El triunfo del mainstream sobre la provocación
Hay, en el universo mainstream, cosas para todos los gustos. Tiempo atrás, en épocas de flatulencias, eructos, vómitos, consoladores, pis y caca de todo tipo, cuando decir los hermanos Farrelly en una lista de las mejores películas del año era un acto “extravagante y provocador”, muchas cosas y gustos tenían menos espacio para encontrar su salida.
Casi con una década encima de instalación y consolidación, la llamada Nueva Comedia Americana supo encontrar sus puntos más brillantes y resistidos así como su exposición y celebración mainstream. Dentro de ese segundo grupo, uno podría ingresar, sin miedo a equivocarse, a la serie de películas de la saga Fockers: La familia de mi novia (1999), Los Fockers: La familia de mi esposo (2004) y ahora Los pequeños Fockers (2010). Y, entre lamentos y celebraciones, quizás comenzar a convencerse de que eso que supo ser extraordinario es hoy un modo más de la comedia industrial americana.
Ahora, ¿acaso hay algún inconveniente o impedimento para disfrutar de una comedia plenamente industrial? No. En todo caso, el lamento del crítico es otro: la saga Fockers es un perfecto ejemplo de cómo, cuando la comedia se dobla o se rompe, los que la mantienen en pie son los cómicos.
Y algo de esa nostalgia invade cuando uno se encuentra con el mecanismo, los gags efectivos pero automáticos al fin de Los pequeños Fockers. Entonces se instala una sensación ambigua: la película es disfrutable, es graciosa, es ligera y rápida, es simpática y amable, pero a diferencia de films como Todo un parto no nacen de un lugar común para rizarlo hasta que eso que todos conocemos se parezca a otra cosa, sino que destila todos y cada uno de los recursos previsibles y programados.
La película encuentra, sin ir más lejos, a todos los personajes de las películas anteriores casi tirando la casa por la ventana: ahí está Stiller y su eterno personaje de perdedor sin suerte en el lugar y momento equivocados, ahí está De Niro con su personaje sádico-psicópata-jefe de familia dispuesto a utilizar al resto (pero principalmente al Focker que interpreta Stiller como conejillo de Indias), ahí está la escatología y la hiperactividad sexual de los personajes de Dustin Hoffman y Bárbara Streisand, ahí está la falsa neutralidad y el gesto impávido de Owen Wilson, quien aporta el estallido en la calma.

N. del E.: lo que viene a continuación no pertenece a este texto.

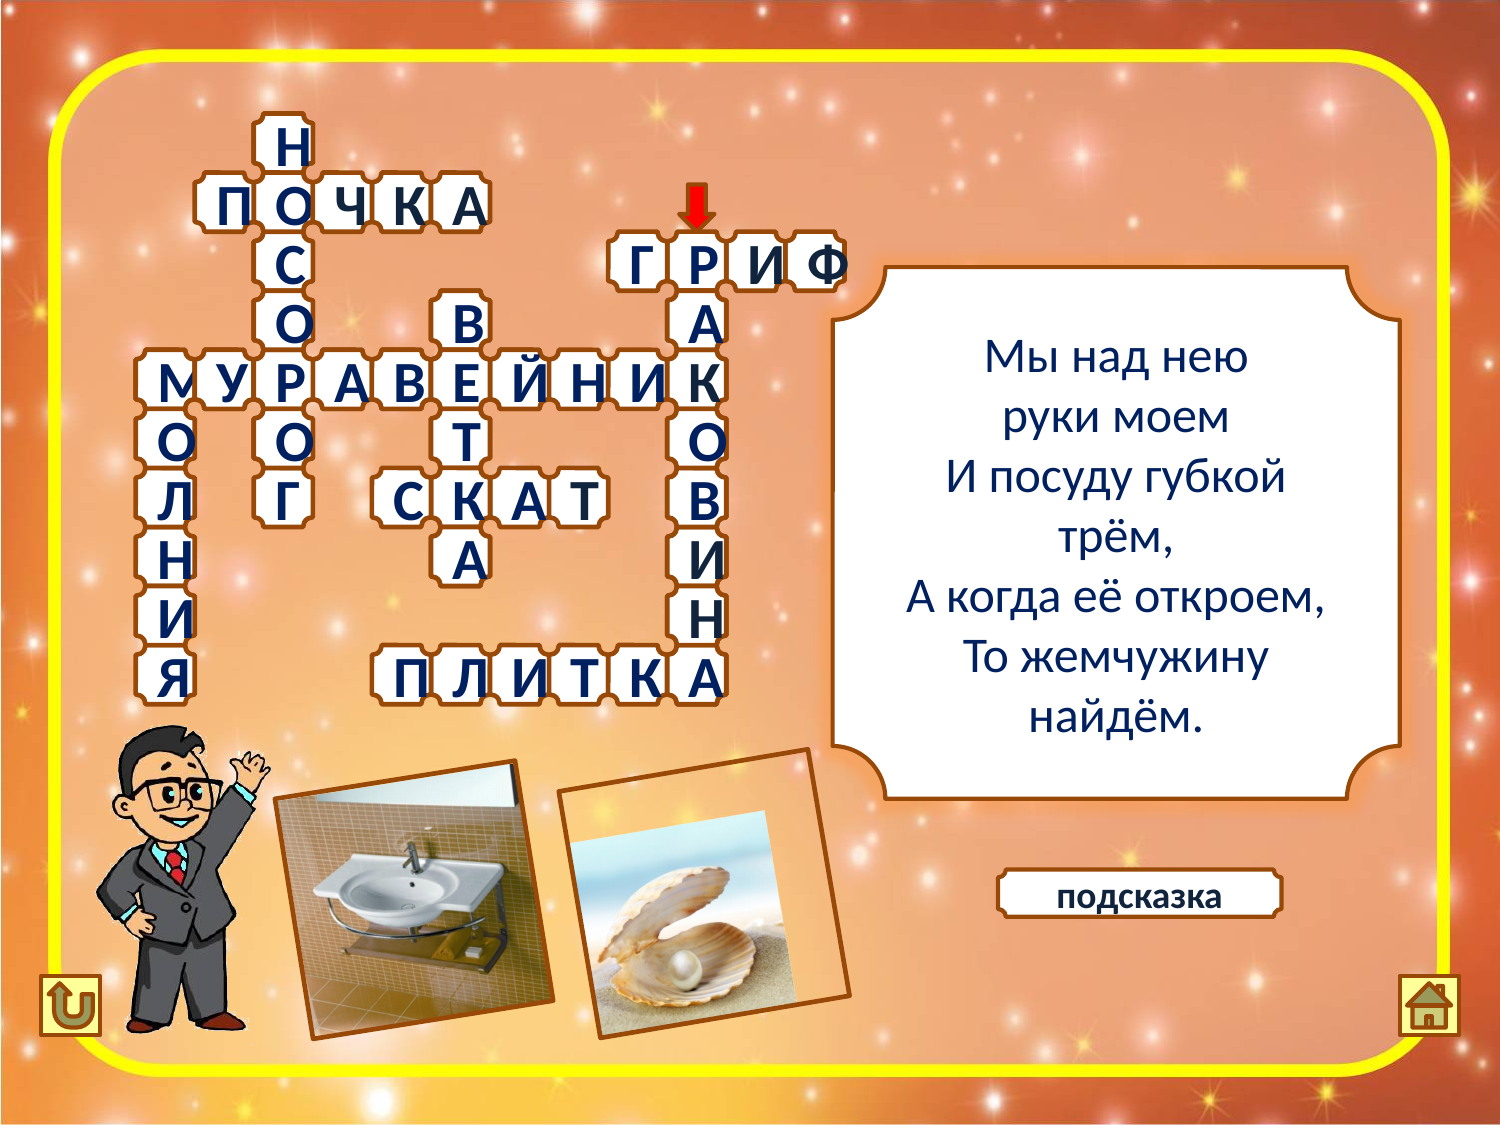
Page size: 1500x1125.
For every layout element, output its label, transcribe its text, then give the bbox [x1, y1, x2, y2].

text_box [39, 974, 71, 1037]
picture [0, 0, 1500, 1125]
text_box [1398, 974, 1461, 1037]
text_box подсказка [995, 867, 1284, 919]
text_box Мы над нею руки моем И посуду губкой трём, А когда её откроем, То жемчужину найдём. [830, 265, 1402, 801]
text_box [135, 113, 845, 705]
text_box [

Todos y cada uno de estos elementos funcionan, pero, a su vez, no hacen más que eso: funcionar.
Diez años atrás una cadena de vómitos, pis, esperma, caca, flatulencias y todo tipo de efluvios corporales podían salvar el día. Eran, al fin y al cabo, momentos liberadores en un contexto de fuerte conservadurismo y de una comedia industrial sin rumbo definido, sin cómicos estrella. Pero eso que ayer era el respiro, hoy puede ser agobio. Eso que daba libertad, hoy se vuelve una suma de piezas funcionales de una máquina que por efectiva no es perfecta.
Quizás en eso radique la preocupación: que este tipo de comedias se hayan convertido en una más. Que por más variables y escatología que se intente, provoque la sensación irreparable de un techo, de un marco acotado, de la tarea cumplida. Y en ese terreno, de cálculo, especulación y efectividad, no nos acostumbramos a ver a tipos como Stiller, Adam Sandler o Will Ferrell. Será el signo de los tiempos: el cambio trae adaptación. Y habrá que entender que -disculpe el lector- los pedos se están poniendo viejos.